Several Burmese who smuggled themselves across the Chinese border this month have pierced China’s defense against backflow of Covid-19 from abroad.
Almost 250,000 residents and many tourists in the resort city of Ruili, which straddles the border with Myanmar in the southwestern Yunnan province, have been banned from getting out and about after two Burmese women, aged 32 and 16, tested positive for the virus this week.
Fears are growing about a new outbreak to hit Ruili, with the virus creeping into Yunnan’s capital of Kunming and even into inland cities and provinces. The women reputedly rubbed shoulders with locals and tourists on the street of Ruili for no less than ten days before they were identified, tested and isolated.
Yunnan cadres have scrambled to put Ruili under citywide lockdown for at least a week, during which all residents, visitors and arrivals from across the border have been banned from leaving and must be tested for the pathogen.
Posts on WeChat believed to be by Ruili residents say the city has been placed under a de-facto curfew and everyone must stay at home or in hotels while all local government employees have been mobilized to deliver food and necessities to each household.
China News Service cited Yunnan officials as saying that the stowaways had come from a village across a border river in Myanmar. The women’s close contacts, including their children and nannies who crossed the border with them, had also been isolated in quarantine.
The city has identified and tracked down 1,300 more close contacts for testing and isolation.
Also, a dozen border checkpoints in 25 counties along Yunnan’s border with Myanmar, Laos and Vietnam have put themselves on a “wartime footing” to step up health screenings of travelers, and the People’s Liberation Army’s border protection force is also patrolling tropical forests and mountain roads along Yunnan’s border region to intercept illegal immigrants.
The province, known for local men’s intermarriages with women from Myanmar, Laos and Vietnam, is also mounting a fresh clampdown on illegal immigrants to deport undocumented arrivals and prosecute those who shelter them.
The Yunnan Daily reported in 2018 that the province could have around 30,000 illegal immigrants from Myanmar and Laos.
China’s Public Security Ministry also said that illegal immigrants straying across the border into the country could be a loophole when all arrivals from overseas are checked and screened at airports and border checkpoints. China shares the world’s longest land border, 22,000 kilometers in total, with 14 countries, some of which are still grappling with worsening local outbreaks.
Myanmar added 134 new cases to bring its tally to 3,636 as of Tuesday, according to data from the World Health Organization, though many have warned that these figures are on the conservative side since many infections could have gone undetected and unreported in the country’s vast rural areas, including towns and villages close to the Chinese border.
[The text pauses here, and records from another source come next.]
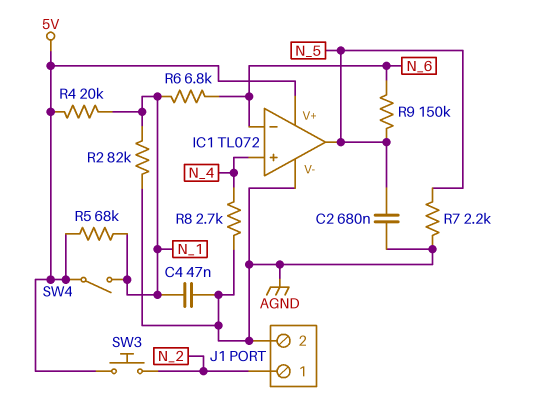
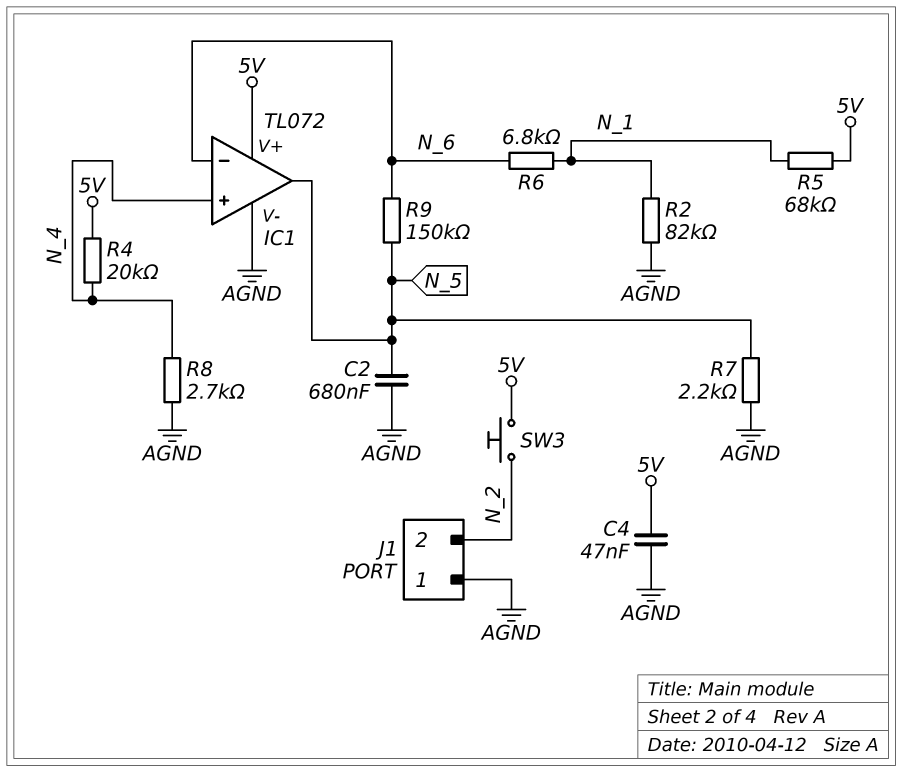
C4: 47nF (AGND, N_1) -> 47nF (5V, AGND)
J1 pin 1: N_2 -> AGND
J1 pin 2: AGND -> N_2
R4: 20k (5V, N_1) -> 20k (5V, N_4)
SW4: switch (5V, N_1) -> none

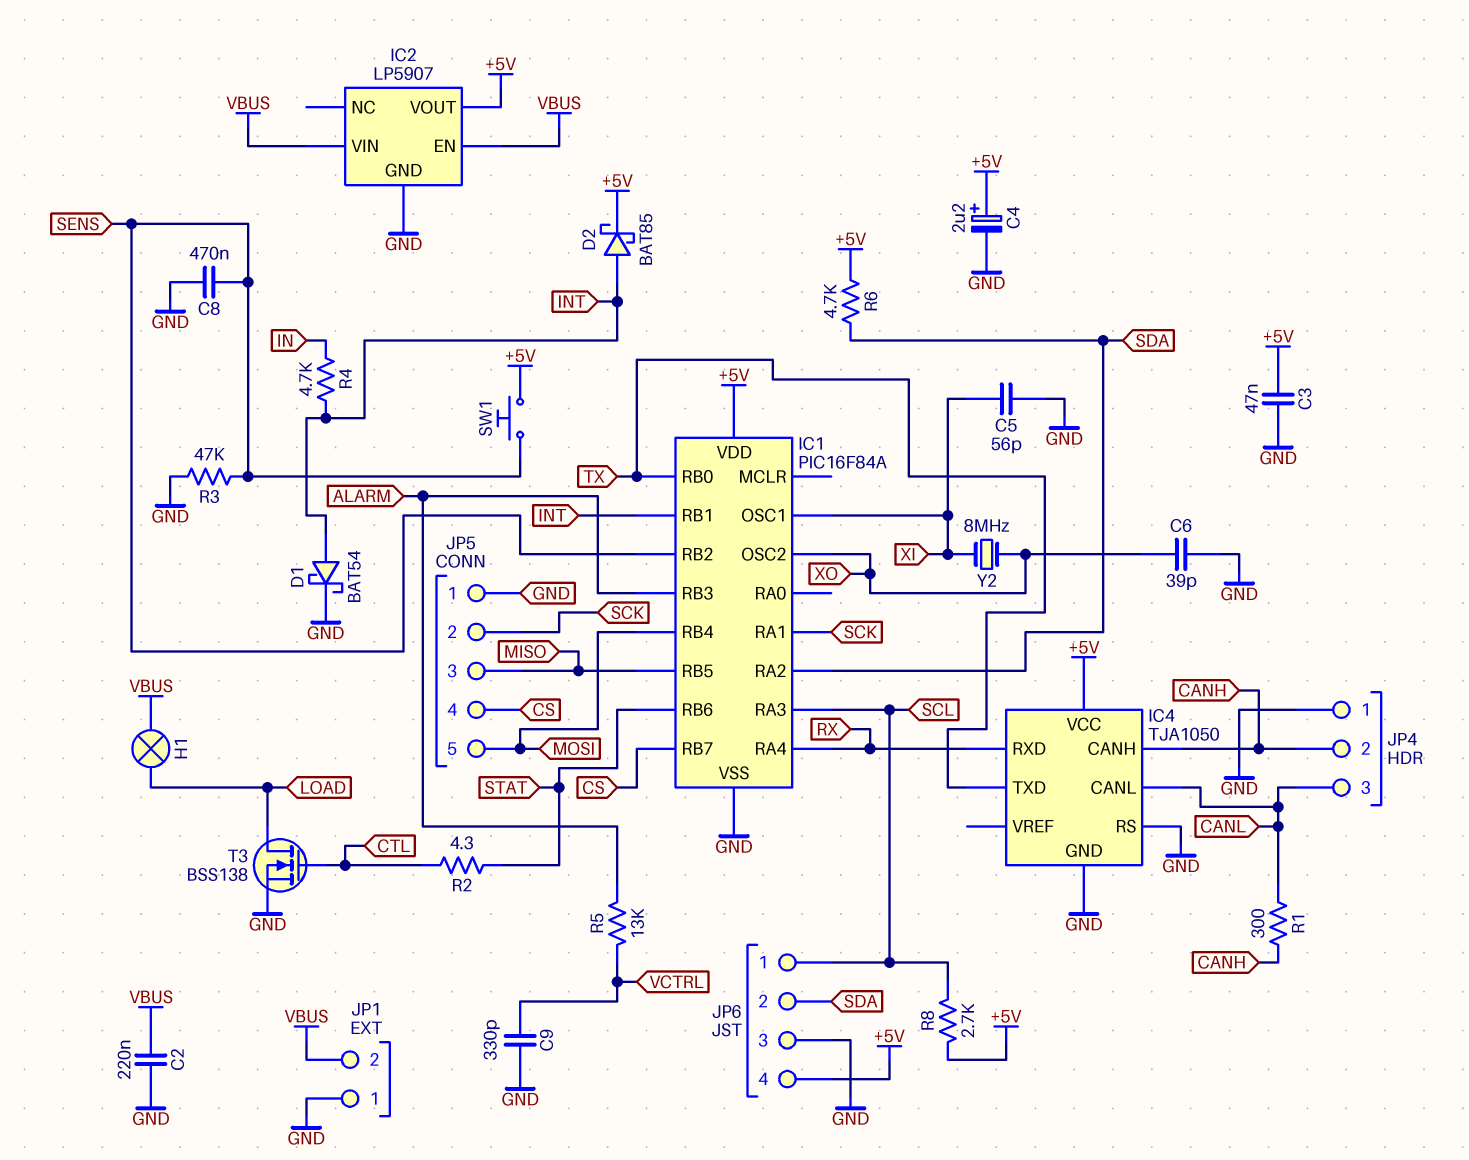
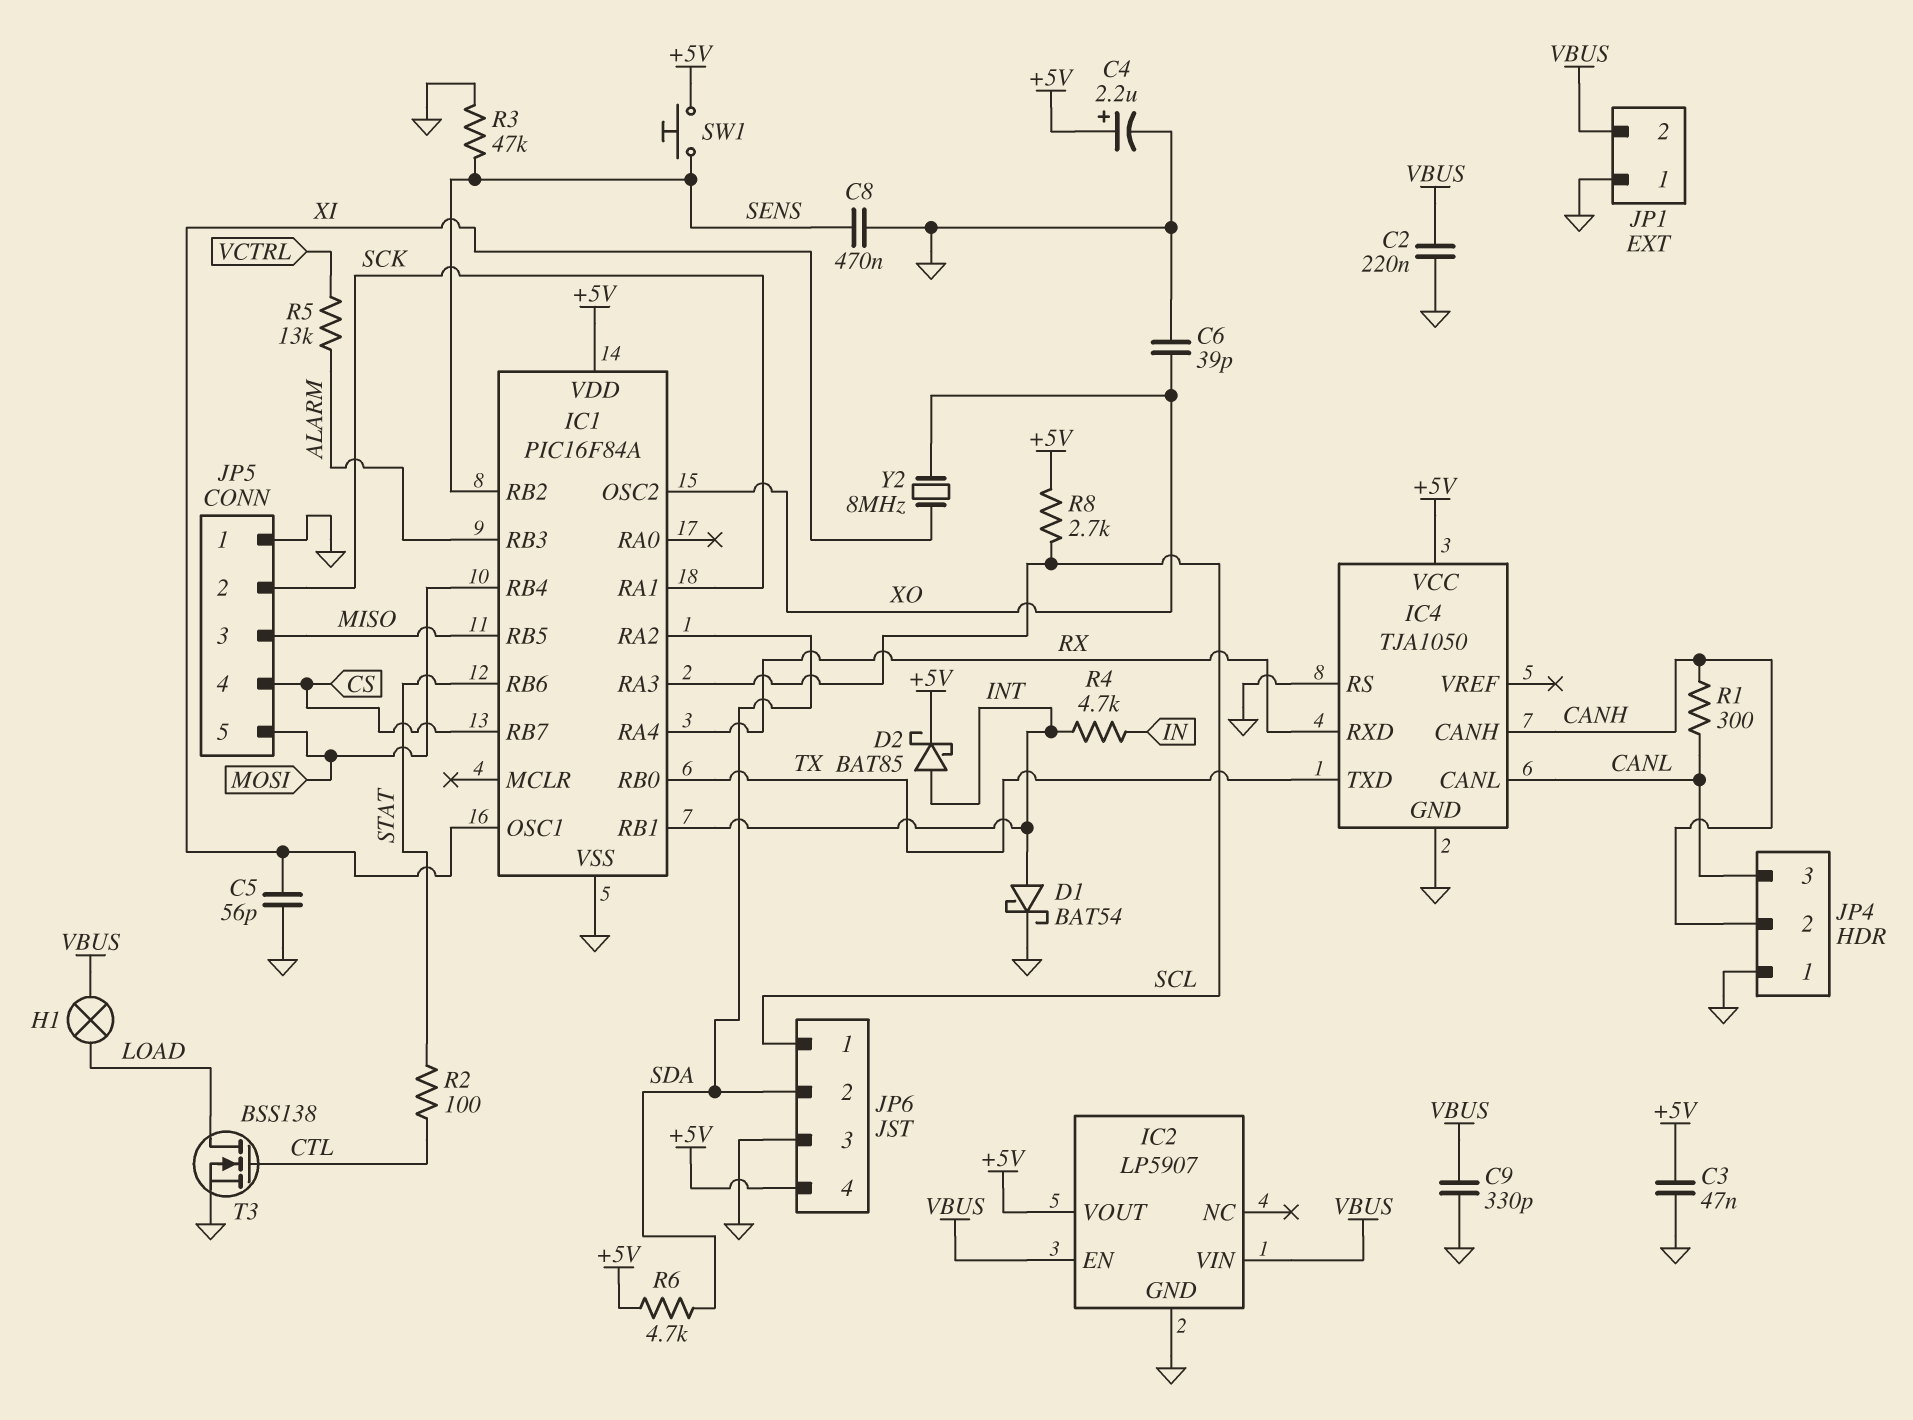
C9: 330pF (GND, VCTRL) -> 330pF (GND, VBUS)
R2: 4.3 (CTL, STAT) -> 100 (CTL, STAT)

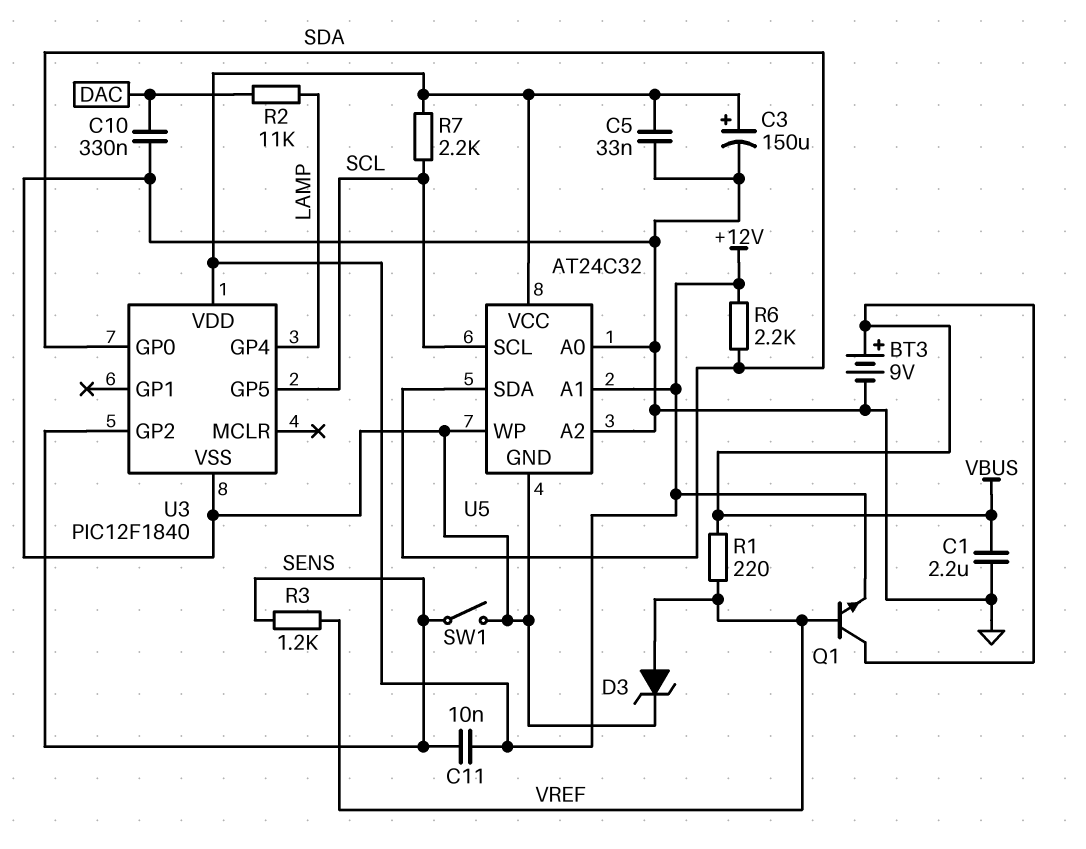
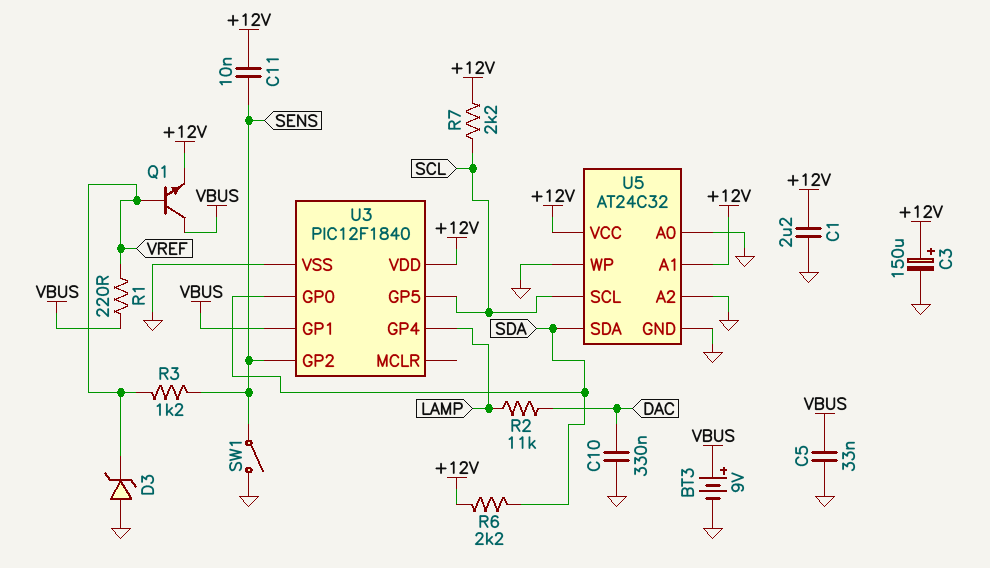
C1: 2.2uF (GND, VBUS) -> 2.2uF (+12V, GND)
C5: 33nF (+12V, GND) -> 33nF (GND, VBUS)
D3: zener (A VREF, K GND) -> zener (A GND, K VREF)
U3 pin GP1: none -> VBUS

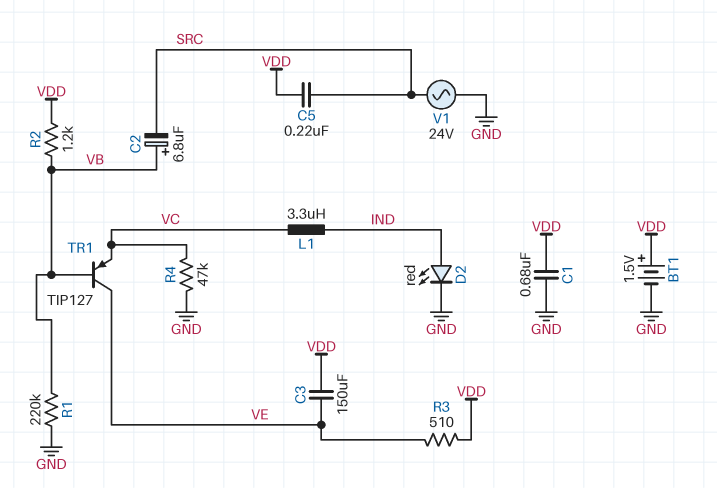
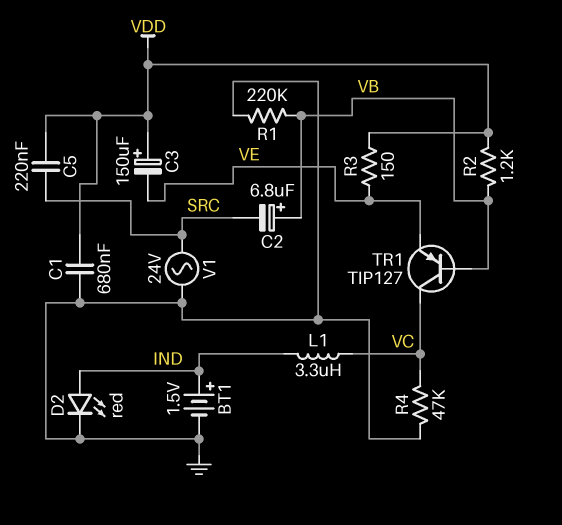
BT1: 1.5V (plus VDD, minus GND) -> 1.5V (plus IND, minus GND)
C3: 150uF (VDD, VE) -> 150uF (plus VDD, minus VE)
R3: 510 (VDD, VE) -> 150 (VDD, VE)
TR1: PNP TIP127 (B VB, C VE, E VC) -> PNP TIP127 (B VB, C VC, E VE)

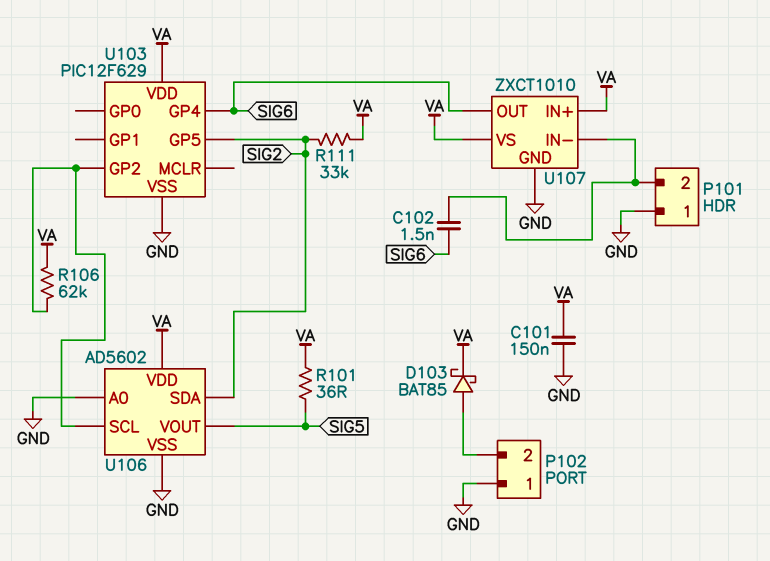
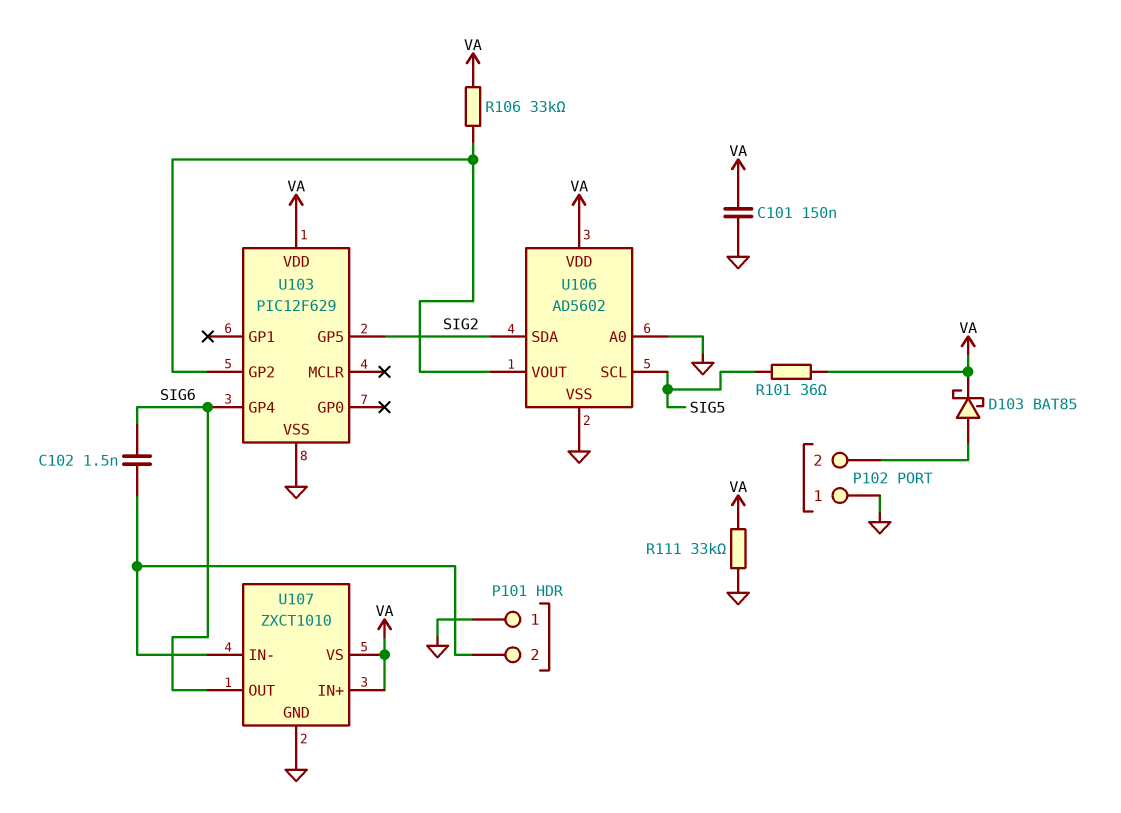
R106: 62k (U103/GP2, VA) -> 33k (U103/GP2, VA)
R111: 33k (SIG2, VA) -> 33k (GND, VA)
U106 pin SCL: U103/GP2 -> SIG5
U106 pin VOUT: SIG5 -> U103/GP2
The country’s caseload snowballed from fewer than 400 in August and quickly broke into four digits within a few weeks.
The looming resurgence and containment measures being enforced in Yunnan may upset the travel plans of holidaymakers looking for a getaway in popular tourist hangouts in the province. Already, close to two million tourists from across the country had flocked to the subtropical province before the cases in Ruili surfaced, according to Yunnan Daily.
The worry is that the virus could have already been spreading among asymptomatic carriers in Ruili and may creep into Kunming, a transport hub serving tourists in the province. Other places across the nation may face heightened risks as tourists return to their home cities.
Big data analysis by WeChat showed that most of the visitors to Yunnan since September have been from Shanghai and Beijing as well as Guangdong, Jiangsu and Zhejiang provinces.
The upcoming National Day golden week break is expected to see a record-setting spike in domestic travel, when the country’s middle class will be making a beeline for exotic border provinces such as Yunnan when they cannot fly abroad due to Covid travel restrictions and quarantine orders.
The Ministry for Culture and Tourism has estimated that about 500 million inter-provincial trips will be made during the first week of October, yet the risk is lurking if new cases continue to emerge in Yunnan.
Xinhua also reported that the National Health Commission had drafted contingency plans for the week-long travel rush to halt flights and long-haul bus services and alert close contacts if any more new cases are reported.
Antivirus protocols issued by the Chinese State Council mandate an immediate lockdown when new cases may lead to more infections in a town, district or city. Residents from a locked-down place or traveler returning from there must undergo two weeks of compulsory quarantine when they visit another city or province.